Tamil Nadu government's mini-bus plan a bid to privatise transport corporations, alleges CITU

Speaking to reporters after the launch of the 24-hour hunger strike at 100 centres across the State by the TN State Transport Employees Federation in the city, he added that the new minibus policy has been introduced under the pretext of providing bus services to rural areas by issuing permits to the private operators.

Update: 2024-06-24 18:51 GMT

CITU members stage a protest in the city on Monday

CHENNAI: CITU state president A Soundararajan on Monday accused the Tamil Nadu government of deserting its policies by promoting privatisation.

The latest proposal of minibus services is one such attempt, he said.

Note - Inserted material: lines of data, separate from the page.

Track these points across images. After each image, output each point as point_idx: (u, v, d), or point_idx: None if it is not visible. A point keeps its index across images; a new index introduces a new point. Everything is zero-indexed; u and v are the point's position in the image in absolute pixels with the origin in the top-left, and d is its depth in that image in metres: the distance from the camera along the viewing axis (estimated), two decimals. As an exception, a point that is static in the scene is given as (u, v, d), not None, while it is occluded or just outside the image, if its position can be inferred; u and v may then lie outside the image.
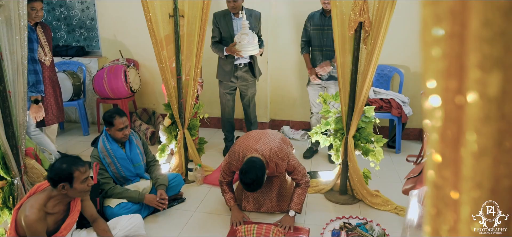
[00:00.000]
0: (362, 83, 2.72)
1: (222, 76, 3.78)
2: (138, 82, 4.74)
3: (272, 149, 2.55)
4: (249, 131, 2.87)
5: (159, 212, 2.81)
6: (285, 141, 2.81)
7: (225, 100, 3.89)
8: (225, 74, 3.74)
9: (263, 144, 2.57)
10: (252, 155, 2.52)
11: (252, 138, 2.64)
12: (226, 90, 3.83)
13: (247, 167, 2.39)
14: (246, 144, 2.60)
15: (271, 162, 2.55)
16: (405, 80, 4.28)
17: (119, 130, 2.69)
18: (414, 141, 4.49)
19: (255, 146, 2.55)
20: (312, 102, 3.91)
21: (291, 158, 2.62)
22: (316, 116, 3.91)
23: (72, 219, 2.05)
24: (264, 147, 2.55)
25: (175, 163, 3.34)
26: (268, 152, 2.53)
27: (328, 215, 2.77)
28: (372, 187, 3.00)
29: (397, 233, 2.43)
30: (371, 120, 2.92)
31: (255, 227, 1.90)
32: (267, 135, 2.68)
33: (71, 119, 5.33)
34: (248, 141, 2.62)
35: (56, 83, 3.64)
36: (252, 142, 2.59)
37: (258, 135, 2.69)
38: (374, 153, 2.87)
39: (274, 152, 2.54)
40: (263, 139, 2.61)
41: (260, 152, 2.53)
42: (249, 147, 2.57)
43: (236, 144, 2.69)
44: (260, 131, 2.76)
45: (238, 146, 2.64)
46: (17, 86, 2.16)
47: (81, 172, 1.97)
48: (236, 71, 3.72)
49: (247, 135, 2.74)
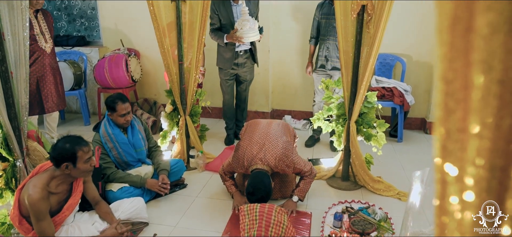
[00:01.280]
0: (364, 67, 2.71)
1: (222, 63, 3.78)
2: (139, 71, 4.73)
3: (277, 156, 2.48)
4: (252, 127, 2.76)
5: (161, 197, 2.81)
6: (289, 133, 2.78)
7: (226, 87, 3.88)
8: (225, 61, 3.73)
9: (268, 151, 2.49)
10: (257, 166, 2.48)
11: (256, 144, 2.55)
12: (226, 77, 3.83)
13: (254, 186, 2.30)
14: (250, 152, 2.52)
15: (277, 169, 2.53)
16: (407, 69, 4.27)
17: (121, 115, 2.68)
18: (416, 131, 4.48)
19: (260, 155, 2.49)
20: (316, 89, 3.90)
21: (297, 162, 2.54)
22: (318, 105, 3.90)
23: (75, 199, 2.05)
24: (269, 155, 2.48)
25: (177, 149, 3.33)
26: (273, 161, 2.48)
27: (330, 200, 2.77)
28: (374, 175, 3.00)
29: (400, 217, 2.43)
30: (374, 105, 2.91)
31: (257, 206, 1.90)
32: (271, 137, 2.58)
33: (72, 110, 5.32)
34: (252, 148, 2.53)
35: (56, 70, 3.62)
36: (256, 150, 2.51)
37: (262, 138, 2.58)
38: (376, 138, 2.87)
39: (279, 160, 2.48)
40: (267, 145, 2.52)
41: (265, 162, 2.48)
42: (254, 156, 2.50)
43: (240, 149, 2.60)
44: (264, 131, 2.65)
45: (242, 152, 2.56)
46: (19, 67, 2.16)
47: (84, 152, 1.97)
48: (236, 58, 3.72)
49: (250, 137, 2.62)
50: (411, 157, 3.66)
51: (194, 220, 2.53)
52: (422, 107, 4.43)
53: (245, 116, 4.14)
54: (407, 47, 4.30)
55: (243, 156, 2.54)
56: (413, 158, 3.65)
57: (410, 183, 2.28)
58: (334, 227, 2.40)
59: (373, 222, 2.40)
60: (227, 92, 3.92)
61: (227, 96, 3.93)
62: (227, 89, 3.90)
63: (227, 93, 3.92)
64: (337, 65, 3.65)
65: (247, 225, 1.84)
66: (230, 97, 3.95)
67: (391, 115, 4.39)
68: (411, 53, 4.31)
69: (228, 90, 3.91)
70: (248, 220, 1.86)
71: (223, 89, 3.94)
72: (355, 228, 2.34)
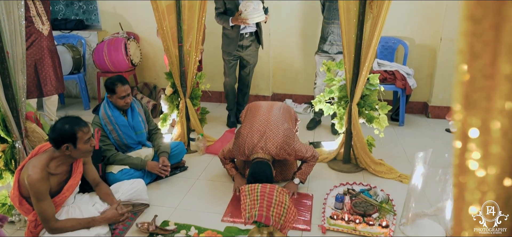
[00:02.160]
0: (367, 48, 2.67)
1: (226, 46, 3.75)
2: (139, 55, 4.68)
3: (278, 145, 2.44)
4: (253, 112, 2.70)
5: (161, 179, 2.80)
6: (290, 117, 2.74)
7: (228, 68, 3.85)
8: (230, 44, 3.70)
9: (268, 140, 2.45)
10: (258, 155, 2.45)
11: (257, 132, 2.49)
12: (229, 58, 3.80)
13: (255, 177, 2.27)
14: (251, 141, 2.48)
15: (278, 157, 2.50)
16: (409, 52, 4.22)
17: (120, 97, 2.65)
18: (418, 115, 4.45)
19: (261, 144, 2.45)
20: (317, 72, 3.87)
21: (298, 150, 2.50)
22: (319, 87, 3.88)
23: (75, 180, 2.04)
24: (270, 144, 2.44)
25: (177, 132, 3.31)
26: (274, 150, 2.45)
27: (332, 183, 2.76)
28: (375, 158, 2.98)
29: (401, 199, 2.42)
30: (376, 87, 2.87)
31: (259, 186, 1.88)
32: (271, 125, 2.52)
33: (71, 94, 5.29)
34: (253, 136, 2.49)
35: (54, 53, 3.57)
36: (257, 138, 2.47)
37: (263, 125, 2.52)
38: (378, 120, 2.84)
39: (280, 149, 2.45)
40: (267, 133, 2.47)
41: (266, 151, 2.45)
42: (254, 145, 2.46)
43: (240, 137, 2.55)
44: (264, 117, 2.58)
45: (242, 140, 2.52)
46: (15, 47, 2.12)
47: (84, 132, 1.94)
48: (241, 40, 3.69)
49: (251, 124, 2.56)
50: (412, 141, 3.64)
51: (195, 202, 2.52)
52: (424, 91, 4.39)
53: (246, 100, 4.11)
54: (410, 30, 4.24)
55: (243, 144, 2.51)
56: (415, 141, 3.63)
57: (412, 165, 2.27)
58: (335, 209, 2.39)
59: (375, 203, 2.39)
60: (229, 74, 3.87)
61: (229, 78, 3.89)
62: (230, 71, 3.85)
63: (229, 75, 3.88)
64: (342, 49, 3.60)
65: (248, 205, 1.83)
66: (232, 79, 3.91)
67: (393, 99, 4.36)
68: (414, 36, 4.25)
69: (230, 72, 3.86)
70: (249, 200, 1.84)
71: (225, 70, 3.90)
72: (357, 210, 2.33)
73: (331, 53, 3.68)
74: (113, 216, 2.05)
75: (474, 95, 0.35)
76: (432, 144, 3.55)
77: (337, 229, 2.17)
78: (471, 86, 0.35)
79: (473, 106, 0.35)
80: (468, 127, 0.37)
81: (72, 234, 1.91)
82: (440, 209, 2.10)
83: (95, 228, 1.98)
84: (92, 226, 1.98)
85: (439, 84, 4.18)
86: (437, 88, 4.20)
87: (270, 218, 1.76)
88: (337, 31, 3.56)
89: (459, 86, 0.37)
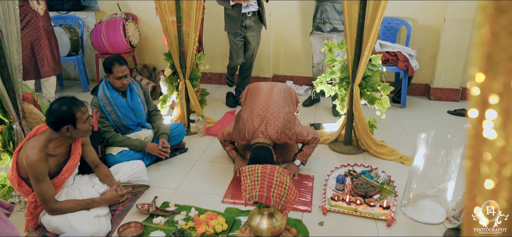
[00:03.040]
0: (369, 28, 2.61)
1: (229, 26, 3.70)
2: (138, 36, 4.61)
3: (279, 129, 2.41)
4: (253, 94, 2.64)
5: (161, 161, 2.79)
6: (291, 100, 2.69)
7: (237, 49, 3.80)
8: (233, 24, 3.65)
9: (269, 124, 2.42)
10: (259, 140, 2.43)
11: (257, 116, 2.46)
12: (237, 38, 3.75)
13: (256, 161, 2.24)
14: (251, 125, 2.44)
15: (279, 141, 2.48)
16: (412, 33, 4.15)
17: (117, 78, 2.60)
18: (420, 97, 4.41)
19: (261, 128, 2.42)
20: (314, 51, 3.91)
21: (299, 133, 2.47)
22: (317, 67, 3.96)
23: (73, 161, 2.02)
24: (270, 129, 2.41)
25: (177, 114, 3.28)
26: (275, 135, 2.42)
27: (332, 164, 2.74)
28: (377, 140, 2.96)
29: (402, 180, 2.41)
30: (378, 68, 2.83)
31: (259, 166, 1.86)
32: (272, 108, 2.47)
33: (70, 76, 5.24)
34: (253, 120, 2.45)
35: (51, 33, 3.51)
36: (257, 123, 2.44)
37: (263, 109, 2.47)
38: (380, 102, 2.80)
39: (281, 133, 2.42)
40: (268, 117, 2.44)
41: (266, 136, 2.42)
42: (255, 130, 2.43)
43: (240, 121, 2.51)
44: (265, 100, 2.52)
45: (243, 124, 2.49)
46: (9, 25, 2.07)
47: (82, 112, 1.92)
48: (244, 20, 3.64)
49: (251, 108, 2.51)
50: (414, 123, 3.62)
51: (195, 184, 2.51)
52: (426, 72, 4.34)
53: (247, 82, 4.06)
54: (413, 11, 4.16)
55: (244, 129, 2.48)
56: (416, 123, 3.60)
57: (414, 147, 2.25)
58: (336, 190, 2.38)
59: (376, 185, 2.38)
60: (238, 56, 3.82)
61: (238, 60, 3.84)
62: (239, 52, 3.80)
63: (238, 57, 3.83)
64: (337, 26, 3.65)
65: (249, 186, 1.81)
66: (241, 60, 3.86)
67: (395, 80, 4.31)
68: (417, 16, 4.17)
69: (239, 53, 3.81)
70: (250, 181, 1.82)
71: (233, 53, 3.84)
72: (358, 191, 2.32)
73: (324, 31, 3.72)
74: (113, 197, 2.04)
75: (497, 56, 0.32)
76: (434, 126, 3.52)
77: (338, 210, 2.17)
78: (493, 46, 0.31)
79: (494, 68, 0.32)
80: (488, 92, 0.33)
81: (72, 215, 1.90)
82: (441, 190, 2.09)
83: (95, 209, 1.97)
84: (92, 207, 1.97)
85: (442, 66, 4.12)
86: (440, 70, 4.15)
87: (271, 199, 1.74)
88: (330, 9, 3.60)
89: (479, 46, 0.33)
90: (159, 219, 2.08)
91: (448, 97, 4.23)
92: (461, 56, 4.03)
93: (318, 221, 2.09)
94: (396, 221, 2.09)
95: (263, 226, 1.80)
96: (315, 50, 3.87)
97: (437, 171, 2.07)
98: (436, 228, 2.04)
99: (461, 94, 4.21)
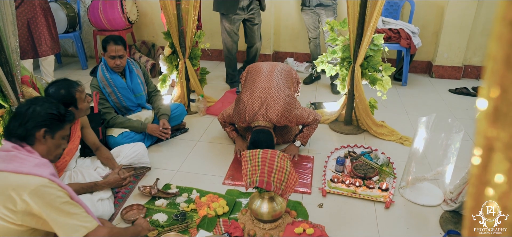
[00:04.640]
0: (372, 7, 2.55)
1: (225, 8, 3.53)
2: (136, 12, 4.52)
3: (279, 112, 2.40)
4: (253, 76, 2.60)
5: (162, 141, 2.80)
6: (292, 81, 2.65)
7: (232, 35, 3.68)
8: (230, 6, 3.49)
9: (269, 107, 2.40)
10: (259, 123, 2.42)
11: (257, 99, 2.43)
12: (232, 24, 3.61)
13: (257, 145, 2.25)
14: (251, 108, 2.43)
15: (279, 124, 2.47)
16: (416, 10, 4.06)
17: (110, 57, 2.55)
18: (422, 75, 4.38)
19: (261, 111, 2.41)
20: (307, 27, 3.95)
21: (299, 116, 2.45)
22: (314, 42, 3.99)
23: (74, 144, 2.03)
24: (270, 111, 2.40)
25: (177, 94, 3.27)
26: (275, 118, 2.41)
27: (332, 145, 2.76)
28: (377, 120, 2.96)
29: (402, 162, 2.43)
30: (380, 48, 2.79)
31: (260, 151, 1.87)
32: (272, 91, 2.43)
33: (68, 53, 5.18)
34: (253, 103, 2.43)
35: (48, 11, 3.44)
36: (258, 105, 2.42)
37: (264, 91, 2.44)
38: (381, 82, 2.78)
39: (281, 116, 2.41)
40: (268, 100, 2.41)
41: (267, 119, 2.41)
42: (255, 112, 2.42)
43: (240, 104, 2.48)
44: (265, 83, 2.48)
45: (243, 107, 2.46)
46: (4, 7, 2.02)
47: (80, 91, 1.99)
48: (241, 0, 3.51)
49: (252, 90, 2.48)
50: (415, 102, 3.60)
51: (196, 164, 2.54)
52: (429, 49, 4.29)
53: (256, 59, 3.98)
54: (417, -15, 4.06)
55: (244, 111, 2.47)
56: (417, 102, 3.59)
57: (414, 128, 2.25)
58: (336, 172, 2.41)
59: (375, 166, 2.40)
60: (230, 42, 3.70)
61: (230, 45, 3.72)
62: (231, 38, 3.69)
63: (230, 43, 3.71)
64: (322, 0, 3.68)
65: (250, 171, 1.83)
66: (235, 46, 3.75)
67: (397, 58, 4.27)
68: (421, -9, 4.08)
69: (232, 39, 3.70)
70: (251, 166, 1.84)
71: (226, 38, 3.70)
72: (357, 173, 2.34)
73: (311, 6, 3.75)
74: (115, 181, 2.07)
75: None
76: (435, 105, 3.52)
77: (338, 192, 2.20)
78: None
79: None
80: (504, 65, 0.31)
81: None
82: (440, 173, 2.11)
83: (98, 192, 2.00)
84: (95, 190, 2.00)
85: (445, 43, 4.06)
86: (443, 47, 4.10)
87: (271, 184, 1.76)
88: None
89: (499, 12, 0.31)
90: (161, 202, 2.11)
91: (450, 75, 4.20)
92: (465, 33, 3.96)
93: (318, 203, 2.12)
94: (394, 203, 2.12)
95: (263, 210, 1.83)
96: (309, 26, 3.91)
97: (436, 154, 2.08)
98: (434, 210, 2.07)
99: (463, 72, 4.18)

Speaking to reporters after the launch of the 24-hour hunger strike at 100 centres across the State by the TN State Transport Employees Federation in the city, he added that the new minibus policy has been introduced under the pretext of providing bus services to rural areas by issuing permits to the private operators.

“The Transport Corporations themselves can operate such minibuses if all the vacancies are filled up,” he said.

“There are over 25,000 vacancies in all categories. It should be filled through permanent employees. Instead of permanent employees, they are taking drivers and conductors on a contract basis to indirectly privatise the corporations.”

Pointing out that the promises made to government employees remain unfulfilled, he said that the DMK government has not fulfilled even one electoral promise made during the Assembly polls to the electricity board, transport corporations, local bodies and anganwadi workers.

“The retired transport corporation employees were denied the revised dearness allowance for 107 months while the employees retiring from service were not given benefits for the past 22 months,” he stated.

“If the government remains indifferent to workers’ demands, they would be forced to resort to protest.”